Rashid is arguably the greatest white-ball bowler England has ever produced and although he has previously hinted that he still has many years left, the two-time World Cup winner will turn 36 in February.
He will be back for the T20 series against the Windies this month after being rested for the ODIs, but the void left by the Yorkshireman has been seamlessly filled by Ahmed.
Ahmed is England’s youngest senior male player in all three formats and has further added to his growing reputation against the Windies by posting identical figures of 10-1-40-2 in two ODIs in Antigua.
Livingstone believes the 19-year-old’s reliability will stand him in good stead after he took three wickets with his own spin on Wednesday, where England’s victory in Barbados on Saturday marked a decisive series victory.
“The flexibility we have – Rehan has obviously come in and replaced Rash, we don’t even know Rash isn’t here,” Livingstone said.
“Rehan has been incredible for us, he is an exceptional talent that we have utilized.
“One of our strengths for years has been the depth we have, not just in batting but also in bowling.

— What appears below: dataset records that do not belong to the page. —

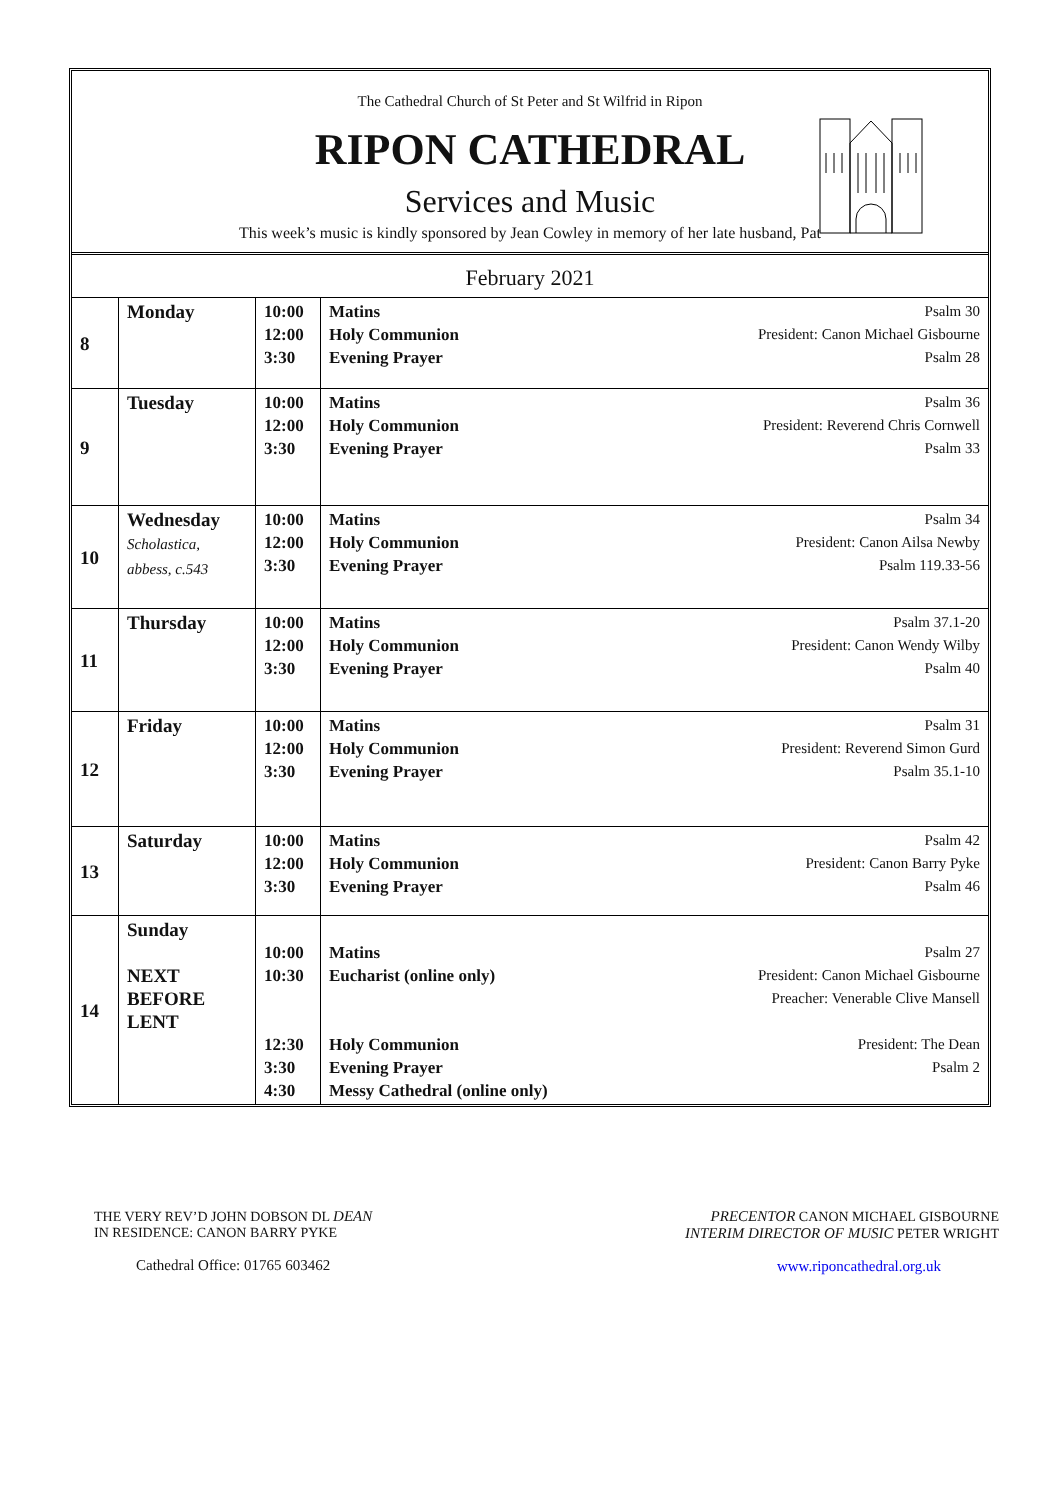The Cathedral Church of St Peter and St Wilfrid in Ripon
RIPON CATHEDRAL
Services and Music
This week’s music is kindly sponsored by Jean Cowley in memory of her late husband, Pat
February 2021
| 8 | Monday | 10:00 12:00 3:30 | Matins Holy Communion Evening Prayer | Psalm 30 President: Canon Michael Gisbourne Psalm 28 |
| 9 | Tuesday | 10:00 12:00 3:30 | Matins Holy Communion Evening Prayer | Psalm 36 President: Reverend Chris Cornwell Psalm 33 |
| 10 | Wednesday Scholastica, abbess, c.543 | 10:00 12:00 3:30 | Matins Holy Communion Evening Prayer | Psalm 34 President: Canon Ailsa Newby Psalm 119.33-56 |
| 11 | Thursday | 10:00 12:00 3:30 | Matins Holy Communion Evening Prayer | Psalm 37.1-20 President: Canon Wendy Wilby Psalm 40 |
| 12 | Friday | 10:00 12:00 3:30 | Matins Holy Communion Evening Prayer | Psalm 31 President: Reverend Simon Gurd Psalm 35.1-10 |
| 13 | Saturday | 10:00 12:00 3:30 | Matins Holy Communion Evening Prayer | Psalm 42 President: Canon Barry Pyke Psalm 46 |
| 14 | Sunday NEXT BEFORE LENT | 10:00 10:30 12:30 3:30 4:30 | Matins Eucharist (online only) Holy Communion Evening Prayer Messy Cathedral (online only) | Psalm 27 President: Canon Michael Gisbourne Preacher: Venerable Clive Mansell President: The Dean Psalm 2 |
THE VERY REV’D JOHN DOBSON DL DEAN
IN RESIDENCE: CANON BARRY PYKE
Cathedral Office: 01765 603462
PRECENTOR CANON MICHAEL GISBOURNE
INTERIM DIRECTOR OF MUSIC PETER WRIGHT
www.riponcathedral.org.uk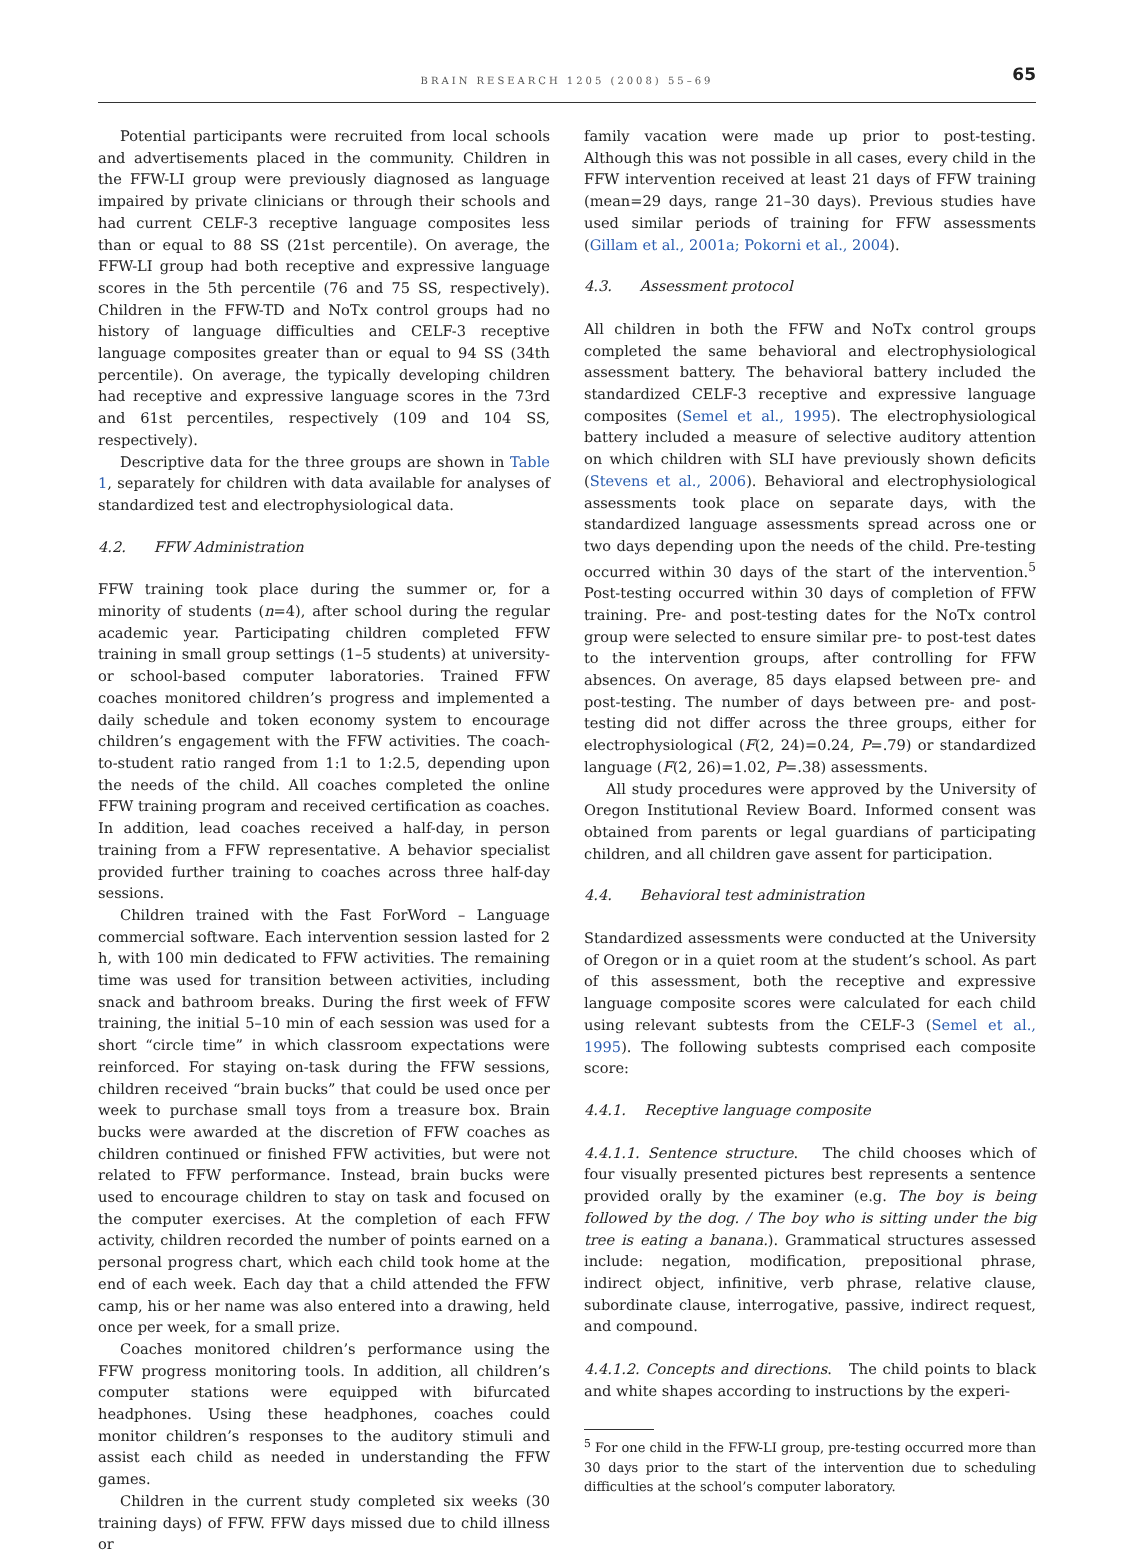BRAIN RESEARCH 1205 (2008) 55–69
65
Potential participants were recruited from local schools and advertisements placed in the community. Children in the FFW-LI group were previously diagnosed as language impaired by private clinicians or through their schools and had current CELF-3 receptive language composites less than or equal to 88 SS (21st percentile). On average, the FFW-LI group had both receptive and expressive language scores in the 5th percentile (76 and 75 SS, respectively). Children in the FFW-TD and NoTx control groups had no history of language difficulties and CELF-3 receptive language composites greater than or equal to 94 SS (34th percentile). On average, the typically developing children had receptive and expressive language scores in the 73rd and 61st percentiles, respectively (109 and 104 SS, respectively).
Descriptive data for the three groups are shown in Table 1, separately for children with data available for analyses of standardized test and electrophysiological data.
4.2. FFW Administration
FFW training took place during the summer or, for a minority of students (n=4), after school during the regular academic year. Participating children completed FFW training in small group settings (1–5 students) at university- or school-based computer laboratories. Trained FFW coaches monitored children’s progress and implemented a daily schedule and token economy system to encourage children’s engagement with the FFW activities. The coach-to-student ratio ranged from 1:1 to 1:2.5, depending upon the needs of the child. All coaches completed the online FFW training program and received certification as coaches. In addition, lead coaches received a half-day, in person training from a FFW representative. A behavior specialist provided further training to coaches across three half-day sessions.
Children trained with the Fast ForWord – Language commercial software. Each intervention session lasted for 2 h, with 100 min dedicated to FFW activities. The remaining time was used for transition between activities, including snack and bathroom breaks. During the first week of FFW training, the initial 5–10 min of each session was used for a short “circle time” in which classroom expectations were reinforced. For staying on-task during the FFW sessions, children received “brain bucks” that could be used once per week to purchase small toys from a treasure box. Brain bucks were awarded at the discretion of FFW coaches as children continued or finished FFW activities, but were not related to FFW performance. Instead, brain bucks were used to encourage children to stay on task and focused on the computer exercises. At the completion of each FFW activity, children recorded the number of points earned on a personal progress chart, which each child took home at the end of each week. Each day that a child attended the FFW camp, his or her name was also entered into a drawing, held once per week, for a small prize.
Coaches monitored children’s performance using the FFW progress monitoring tools. In addition, all children’s computer stations were equipped with bifurcated headphones. Using these headphones, coaches could monitor children’s responses to the auditory stimuli and assist each child as needed in understanding the FFW games.
Children in the current study completed six weeks (30 training days) of FFW. FFW days missed due to child illness or
family vacation were made up prior to post-testing. Although this was not possible in all cases, every child in the FFW intervention received at least 21 days of FFW training (mean=29 days, range 21–30 days). Previous studies have used similar periods of training for FFW assessments (Gillam et al., 2001a; Pokorni et al., 2004).
4.3. Assessment protocol
All children in both the FFW and NoTx control groups completed the same behavioral and electrophysiological assessment battery. The behavioral battery included the standardized CELF-3 receptive and expressive language composites (Semel et al., 1995). The electrophysiological battery included a measure of selective auditory attention on which children with SLI have previously shown deficits (Stevens et al., 2006). Behavioral and electrophysiological assessments took place on separate days, with the standardized language assessments spread across one or two days depending upon the needs of the child. Pre-testing occurred within 30 days of the start of the intervention.<sup>5</sup> Post-testing occurred within 30 days of completion of FFW training. Pre- and post-testing dates for the NoTx control group were selected to ensure similar pre- to post-test dates to the intervention groups, after controlling for FFW absences. On average, 85 days elapsed between pre- and post-testing. The number of days between pre- and post-testing did not differ across the three groups, either for electrophysiological (F(2, 24)=0.24, P=.79) or standardized language (F(2, 26)=1.02, P=.38) assessments.
All study procedures were approved by the University of Oregon Institutional Review Board. Informed consent was obtained from parents or legal guardians of participating children, and all children gave assent for participation.
4.4. Behavioral test administration
Standardized assessments were conducted at the University of Oregon or in a quiet room at the student’s school. As part of this assessment, both the receptive and expressive language composite scores were calculated for each child using relevant subtests from the CELF-3 (Semel et al., 1995). The following subtests comprised each composite score:
4.4.1. Receptive language composite
4.4.1.1. Sentence structure. The child chooses which of four visually presented pictures best represents a sentence provided orally by the examiner (e.g. The boy is being followed by the dog. / The boy who is sitting under the big tree is eating a banana.). Grammatical structures assessed include: negation, modification, prepositional phrase, indirect object, infinitive, verb phrase, relative clause, subordinate clause, interrogative, passive, indirect request, and compound.
4.4.1.2. Concepts and directions. The child points to black and white shapes according to instructions by the experi-
<sup>5</sup> For one child in the FFW-LI group, pre-testing occurred more than 30 days prior to the start of the intervention due to scheduling difficulties at the school’s computer laboratory.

As a spin department we will be happy with (the win).”
With Rashid out of the side and Moeen Ali likely to become a T20 specialist, Livingstone is now one of the most experienced players in the squad and is keen to take on more responsibility.
“Mo and Rash have given me incredible support and help with my bowling over the last few years,” said the 30-year-old.

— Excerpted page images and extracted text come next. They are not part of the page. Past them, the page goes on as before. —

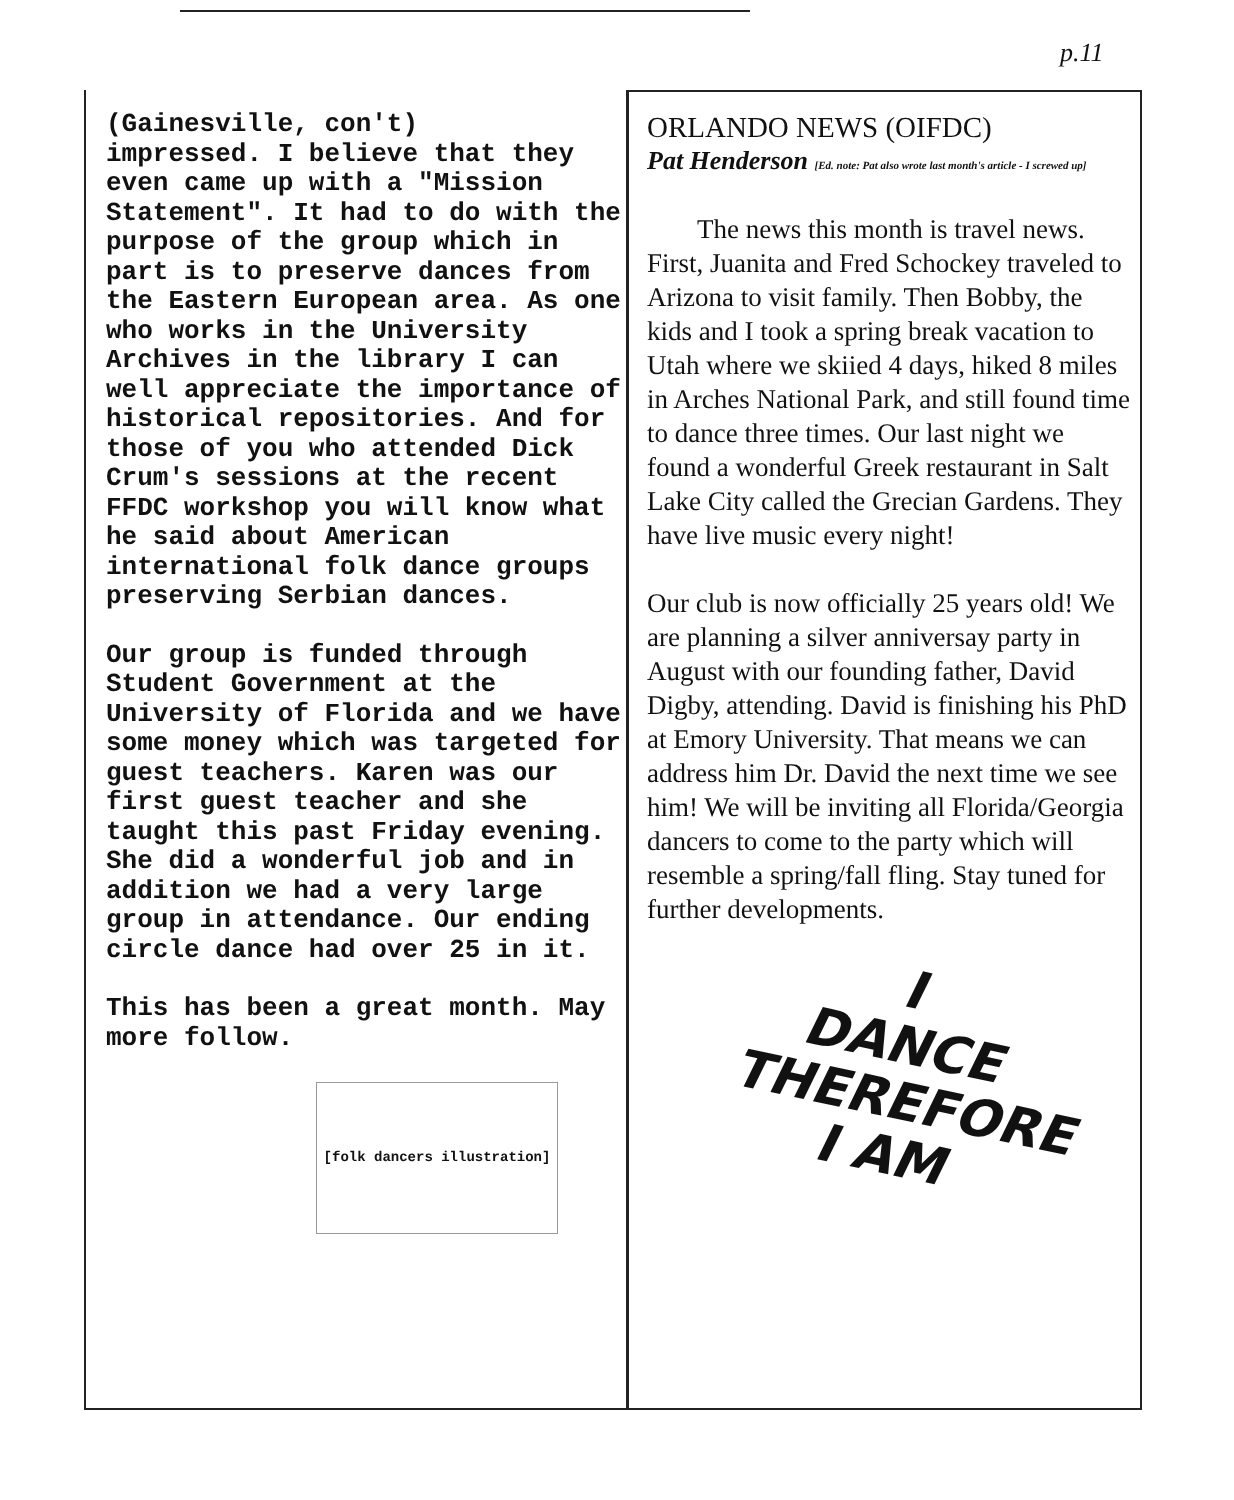p.11
(Gainesville, con't)
impressed. I believe that they even came up with a "Mission Statement". It had to do with the purpose of the group which in part is to preserve dances from the Eastern European area. As one who works in the University Archives in the library I can well appreciate the importance of historical repositories. And for those of you who attended Dick Crum's sessions at the recent FFDC workshop you will know what he said about American international folk dance groups preserving Serbian dances.
Our group is funded through Student Government at the University of Florida and we have some money which was targeted for guest teachers. Karen was our first guest teacher and she taught this past Friday evening. She did a wonderful job and in addition we had a very large group in attendance. Our ending circle dance had over 25 in it.
This has been a great month. May more follow.
[folk dancers illustration]
ORLANDO NEWS (OIFDC)
Pat Henderson [Ed. note: Pat also wrote last month's article - I screwed up]
The news this month is travel news. First, Juanita and Fred Schockey traveled to Arizona to visit family. Then Bobby, the kids and I took a spring break vacation to Utah where we skiied 4 days, hiked 8 miles in Arches National Park, and still found time to dance three times. Our last night we found a wonderful Greek restaurant in Salt Lake City called the Grecian Gardens. They have live music every night!
Our club is now officially 25 years old! We are planning a silver anniversay party in August with our founding father, David Digby, attending. David is finishing his PhD at Emory University. That means we can address him Dr. David the next time we see him! We will be inviting all Florida/Georgia dancers to come to the party which will resemble a spring/fall fling. Stay tuned for further developments.
I
DANCE
THEREFORE
I AM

“I guess it’s my turn to take that from them and maybe try and help Rehan and (fellow spinner Will) Jacks with that.”
By his own assessment, Livingstone is currently a bowler who is more likely to bat than the other way round, as his runs have dried up since he ended the English summer with a success against New Zealand.
After a brilliant 95 games unbeaten at the Ageas Bowl in September, the Cumbrian has a top score of 28 in his last nine innings, while he averaged a paltry 10 in six at bats during England’s miserable World Cup.
Asked where he might be making a mistake, Livingstone said: “If I had the reason for it, I probably would have changed it by now. I keep going to training and try as hard as I can.
“I guess maybe I’ll just try to put a little less pressure on myself and go out and enjoy myself like I have throughout my career. It only takes one inning to change it.
“I’ve had this before and I’m sure that when things change I’ll look back on this time in my career as something that was probably a huge learning curve for me.”
Despite being in a slump with what originally got him into England’s limited-overs teams, Livingstone is happy to be able to offer an increasingly useful option with the ball.
“Being able to influence the game and get important wickets for us at crucial moments is probably a bit more satisfying than getting runs at certain times,” Livingstone added.